### LISTING:
+++++

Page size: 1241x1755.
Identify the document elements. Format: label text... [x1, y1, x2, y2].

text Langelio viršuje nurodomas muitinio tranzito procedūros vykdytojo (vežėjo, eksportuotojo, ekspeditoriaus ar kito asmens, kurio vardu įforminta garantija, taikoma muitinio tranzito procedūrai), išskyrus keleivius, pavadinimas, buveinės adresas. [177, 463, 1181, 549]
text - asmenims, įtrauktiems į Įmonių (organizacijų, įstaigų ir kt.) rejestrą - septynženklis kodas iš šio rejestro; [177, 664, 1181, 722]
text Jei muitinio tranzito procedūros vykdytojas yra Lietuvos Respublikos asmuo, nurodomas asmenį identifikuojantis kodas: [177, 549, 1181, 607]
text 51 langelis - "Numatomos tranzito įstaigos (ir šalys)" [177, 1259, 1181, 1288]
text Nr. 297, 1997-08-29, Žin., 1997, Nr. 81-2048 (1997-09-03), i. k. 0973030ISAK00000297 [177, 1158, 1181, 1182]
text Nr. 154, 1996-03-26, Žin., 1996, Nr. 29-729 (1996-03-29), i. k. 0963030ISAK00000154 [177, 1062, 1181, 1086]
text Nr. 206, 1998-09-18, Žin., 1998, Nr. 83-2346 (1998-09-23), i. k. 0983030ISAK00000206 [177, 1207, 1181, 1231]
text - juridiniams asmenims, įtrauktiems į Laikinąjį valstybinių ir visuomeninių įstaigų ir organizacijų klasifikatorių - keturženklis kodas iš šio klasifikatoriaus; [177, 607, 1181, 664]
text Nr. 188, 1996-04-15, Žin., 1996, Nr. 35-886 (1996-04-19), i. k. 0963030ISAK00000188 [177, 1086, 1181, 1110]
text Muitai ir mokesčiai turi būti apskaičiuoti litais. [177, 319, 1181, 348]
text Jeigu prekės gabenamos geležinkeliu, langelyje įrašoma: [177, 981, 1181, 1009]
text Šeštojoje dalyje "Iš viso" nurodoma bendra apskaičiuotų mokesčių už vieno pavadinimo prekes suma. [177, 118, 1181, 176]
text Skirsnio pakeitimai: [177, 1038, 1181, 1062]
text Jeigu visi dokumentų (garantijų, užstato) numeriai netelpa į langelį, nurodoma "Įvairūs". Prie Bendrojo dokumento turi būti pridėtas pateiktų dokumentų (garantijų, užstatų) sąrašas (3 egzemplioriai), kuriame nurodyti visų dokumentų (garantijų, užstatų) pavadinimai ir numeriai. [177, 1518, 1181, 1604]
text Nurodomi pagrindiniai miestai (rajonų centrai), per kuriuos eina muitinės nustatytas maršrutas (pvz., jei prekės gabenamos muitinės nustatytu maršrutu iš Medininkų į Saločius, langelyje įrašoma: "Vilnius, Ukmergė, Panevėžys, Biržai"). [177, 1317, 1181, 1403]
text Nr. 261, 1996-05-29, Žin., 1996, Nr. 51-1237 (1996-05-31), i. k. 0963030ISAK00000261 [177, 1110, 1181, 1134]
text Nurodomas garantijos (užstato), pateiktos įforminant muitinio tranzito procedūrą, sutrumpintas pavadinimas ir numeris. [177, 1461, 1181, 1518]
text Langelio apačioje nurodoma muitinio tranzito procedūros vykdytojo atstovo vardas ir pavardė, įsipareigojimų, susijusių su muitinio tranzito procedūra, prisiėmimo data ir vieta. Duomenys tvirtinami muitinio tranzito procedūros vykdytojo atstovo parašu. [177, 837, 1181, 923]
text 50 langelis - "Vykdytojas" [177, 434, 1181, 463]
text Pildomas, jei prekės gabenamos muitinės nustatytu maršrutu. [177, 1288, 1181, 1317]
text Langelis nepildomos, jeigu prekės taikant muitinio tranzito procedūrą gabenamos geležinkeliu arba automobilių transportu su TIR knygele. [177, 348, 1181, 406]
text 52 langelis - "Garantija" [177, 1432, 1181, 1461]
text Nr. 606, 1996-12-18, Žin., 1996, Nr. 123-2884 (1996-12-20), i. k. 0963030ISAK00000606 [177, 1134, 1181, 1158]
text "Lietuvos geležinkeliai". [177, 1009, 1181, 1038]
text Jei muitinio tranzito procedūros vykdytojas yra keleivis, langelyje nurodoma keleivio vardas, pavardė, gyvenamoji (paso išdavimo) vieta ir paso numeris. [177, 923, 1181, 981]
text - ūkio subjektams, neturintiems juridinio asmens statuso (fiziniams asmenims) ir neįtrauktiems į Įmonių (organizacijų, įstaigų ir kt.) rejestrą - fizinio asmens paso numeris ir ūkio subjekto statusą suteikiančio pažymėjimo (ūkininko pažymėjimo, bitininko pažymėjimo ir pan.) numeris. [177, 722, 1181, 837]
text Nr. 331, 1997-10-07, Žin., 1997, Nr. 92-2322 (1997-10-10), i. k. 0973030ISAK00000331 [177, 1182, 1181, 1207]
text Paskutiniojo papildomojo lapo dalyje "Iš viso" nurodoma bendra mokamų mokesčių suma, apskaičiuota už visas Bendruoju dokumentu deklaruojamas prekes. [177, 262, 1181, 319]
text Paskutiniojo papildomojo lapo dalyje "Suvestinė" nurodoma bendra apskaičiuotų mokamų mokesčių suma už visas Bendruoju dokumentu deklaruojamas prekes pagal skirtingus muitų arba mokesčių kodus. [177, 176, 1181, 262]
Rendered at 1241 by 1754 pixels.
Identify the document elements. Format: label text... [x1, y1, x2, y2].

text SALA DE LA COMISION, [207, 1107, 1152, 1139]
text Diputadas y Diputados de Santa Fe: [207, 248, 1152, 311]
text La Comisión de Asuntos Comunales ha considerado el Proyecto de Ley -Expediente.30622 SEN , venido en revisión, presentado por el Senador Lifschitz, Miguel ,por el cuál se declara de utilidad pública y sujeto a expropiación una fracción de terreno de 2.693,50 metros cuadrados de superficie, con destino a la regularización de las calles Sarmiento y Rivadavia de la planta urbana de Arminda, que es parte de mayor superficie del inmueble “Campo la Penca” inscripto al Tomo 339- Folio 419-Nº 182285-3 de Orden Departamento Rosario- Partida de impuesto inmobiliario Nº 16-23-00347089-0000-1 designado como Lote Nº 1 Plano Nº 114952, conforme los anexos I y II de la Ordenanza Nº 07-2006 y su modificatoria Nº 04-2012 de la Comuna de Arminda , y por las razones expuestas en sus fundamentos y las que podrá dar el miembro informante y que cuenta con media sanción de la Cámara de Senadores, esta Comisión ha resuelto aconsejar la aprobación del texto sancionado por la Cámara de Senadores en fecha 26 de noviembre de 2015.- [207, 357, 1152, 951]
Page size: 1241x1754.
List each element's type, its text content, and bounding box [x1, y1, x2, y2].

+++++

### THE EXERCISE:
Arrange every line of the entries above as a numbered list, leaving out the blank lines.

### TASK OUTPUT:
1. Page size: 1241x1755.
2. Identify the document elements. Format: label text... [x1, y1, x2, y2].
3. text Langelio viršuje nurodomas muitinio tranzito procedūros vykdytojo (vežėjo, eksportuotojo, ekspeditoriaus ar kito asmens, kurio vardu įforminta garantija, taikoma muitinio tranzito procedūrai), išskyrus keleivius, pavadinimas, buveinės adresas. [177, 463, 1181, 549]
4. text - asmenims, įtrauktiems į Įmonių (organizacijų, įstaigų ir kt.) rejestrą - septynženklis kodas iš šio rejestro; [177, 664, 1181, 722]
5. text Jei muitinio tranzito procedūros vykdytojas yra Lietuvos Respublikos asmuo, nurodomas asmenį identifikuojantis kodas: [177, 549, 1181, 607]
6. text 51 langelis - "Numatomos tranzito įstaigos (ir šalys)" [177, 1259, 1181, 1288]
7. text Nr. 297, 1997-08-29, Žin., 1997, Nr. 81-2048 (1997-09-03), i. k. 0973030ISAK00000297 [177, 1158, 1181, 1182]
8. text Nr. 154, 1996-03-26, Žin., 1996, Nr. 29-729 (1996-03-29), i. k. 0963030ISAK00000154 [177, 1062, 1181, 1086]
9. text Nr. 206, 1998-09-18, Žin., 1998, Nr. 83-2346 (1998-09-23), i. k. 0983030ISAK00000206 [177, 1207, 1181, 1231]
10. text - juridiniams asmenims, įtrauktiems į Laikinąjį valstybinių ir visuomeninių įstaigų ir organizacijų klasifikatorių - keturženklis kodas iš šio klasifikatoriaus; [177, 607, 1181, 664]
11. text Nr. 188, 1996-04-15, Žin., 1996, Nr. 35-886 (1996-04-19), i. k. 0963030ISAK00000188 [177, 1086, 1181, 1110]
12. text Muitai ir mokesčiai turi būti apskaičiuoti litais. [177, 319, 1181, 348]
13. text Jeigu prekės gabenamos geležinkeliu, langelyje įrašoma: [177, 981, 1181, 1009]
14. text Šeštojoje dalyje "Iš viso" nurodoma bendra apskaičiuotų mokesčių už vieno pavadinimo prekes suma. [177, 118, 1181, 176]
15. text Skirsnio pakeitimai: [177, 1038, 1181, 1062]
16. text Jeigu visi dokumentų (garantijų, užstato) numeriai netelpa į langelį, nurodoma "Įvairūs". Prie Bendrojo dokumento turi būti pridėtas pateiktų dokumentų (garantijų, užstatų) sąrašas (3 egzemplioriai), kuriame nurodyti visų dokumentų (garantijų, užstatų) pavadinimai ir numeriai. [177, 1518, 1181, 1604]
17. text Nurodomi pagrindiniai miestai (rajonų centrai), per kuriuos eina muitinės nustatytas maršrutas (pvz., jei prekės gabenamos muitinės nustatytu maršrutu iš Medininkų į Saločius, langelyje įrašoma: "Vilnius, Ukmergė, Panevėžys, Biržai"). [177, 1317, 1181, 1403]
18. text Nr. 261, 1996-05-29, Žin., 1996, Nr. 51-1237 (1996-05-31), i. k. 0963030ISAK00000261 [177, 1110, 1181, 1134]
19. text Nurodomas garantijos (užstato), pateiktos įforminant muitinio tranzito procedūrą, sutrumpintas pavadinimas ir numeris. [177, 1461, 1181, 1518]
20. text Langelio apačioje nurodoma muitinio tranzito procedūros vykdytojo atstovo vardas ir pavardė, įsipareigojimų, susijusių su muitinio tranzito procedūra, prisiėmimo data ir vieta. Duomenys tvirtinami muitinio tranzito procedūros vykdytojo atstovo parašu. [177, 837, 1181, 923]
21. text 50 langelis - "Vykdytojas" [177, 434, 1181, 463]
22. text Pildomas, jei prekės gabenamos muitinės nustatytu maršrutu. [177, 1288, 1181, 1317]
23. text Langelis nepildomos, jeigu prekės taikant muitinio tranzito procedūrą gabenamos geležinkeliu arba automobilių transportu su TIR knygele. [177, 348, 1181, 406]
24. text 52 langelis - "Garantija" [177, 1432, 1181, 1461]
25. text Nr. 606, 1996-12-18, Žin., 1996, Nr. 123-2884 (1996-12-20), i. k. 0963030ISAK00000606 [177, 1134, 1181, 1158]
26. text "Lietuvos geležinkeliai". [177, 1009, 1181, 1038]
27. text Jei muitinio tranzito procedūros vykdytojas yra keleivis, langelyje nurodoma keleivio vardas, pavardė, gyvenamoji (paso išdavimo) vieta ir paso numeris. [177, 923, 1181, 981]
28. text - ūkio subjektams, neturintiems juridinio asmens statuso (fiziniams asmenims) ir neįtrauktiems į Įmonių (organizacijų, įstaigų ir kt.) rejestrą - fizinio asmens paso numeris ir ūkio subjekto statusą suteikiančio pažymėjimo (ūkininko pažymėjimo, bitininko pažymėjimo ir pan.) numeris. [177, 722, 1181, 837]
29. text Nr. 331, 1997-10-07, Žin., 1997, Nr. 92-2322 (1997-10-10), i. k. 0973030ISAK00000331 [177, 1182, 1181, 1207]
30. text Paskutiniojo papildomojo lapo dalyje "Iš viso" nurodoma bendra mokamų mokesčių suma, apskaičiuota už visas Bendruoju dokumentu deklaruojamas prekes. [177, 262, 1181, 319]
31. text Paskutiniojo papildomojo lapo dalyje "Suvestinė" nurodoma bendra apskaičiuotų mokamų mokesčių suma už visas Bendruoju dokumentu deklaruojamas prekes pagal skirtingus muitų arba mokesčių kodus. [177, 176, 1181, 262]
32. Rendered at 1241 by 1754 pixels.
33. Identify the document elements. Format: label text... [x1, y1, x2, y2].
34. text SALA DE LA COMISION, [207, 1107, 1152, 1139]
35. text Diputadas y Diputados de Santa Fe: [207, 248, 1152, 311]
36. text La Comisión de Asuntos Comunales ha considerado el Proyecto de Ley -Expediente.30622 SEN , venido en revisión, presentado por el Senador Lifschitz, Miguel ,por el cuál se declara de utilidad pública y sujeto a expropiación una fracción de terreno de 2.693,50 metros cuadrados de superficie, con destino a la regularización de las calles Sarmiento y Rivadavia de la planta urbana de Arminda, que es parte de mayor superficie del inmueble “Campo la Penca” inscripto al Tomo 339- Folio 419-Nº 182285-3 de Orden Departamento Rosario- Partida de impuesto inmobiliario Nº 16-23-00347089-0000-1 designado como Lote Nº 1 Plano Nº 114952, conforme los anexos I y II de la Ordenanza Nº 07-2006 y su modificatoria Nº 04-2012 de la Comuna de Arminda , y por las razones expuestas en sus fundamentos y las que podrá dar el miembro informante y que cuenta con media sanción de la Cámara de Senadores, esta Comisión ha resuelto aconsejar la aprobación del texto sancionado por la Cámara de Senadores en fecha 26 de noviembre de 2015.- [207, 357, 1152, 951]
37. Page size: 1241x1754.
38. List each element's type, its text content, and bounding box [x1, y1, x2, y2].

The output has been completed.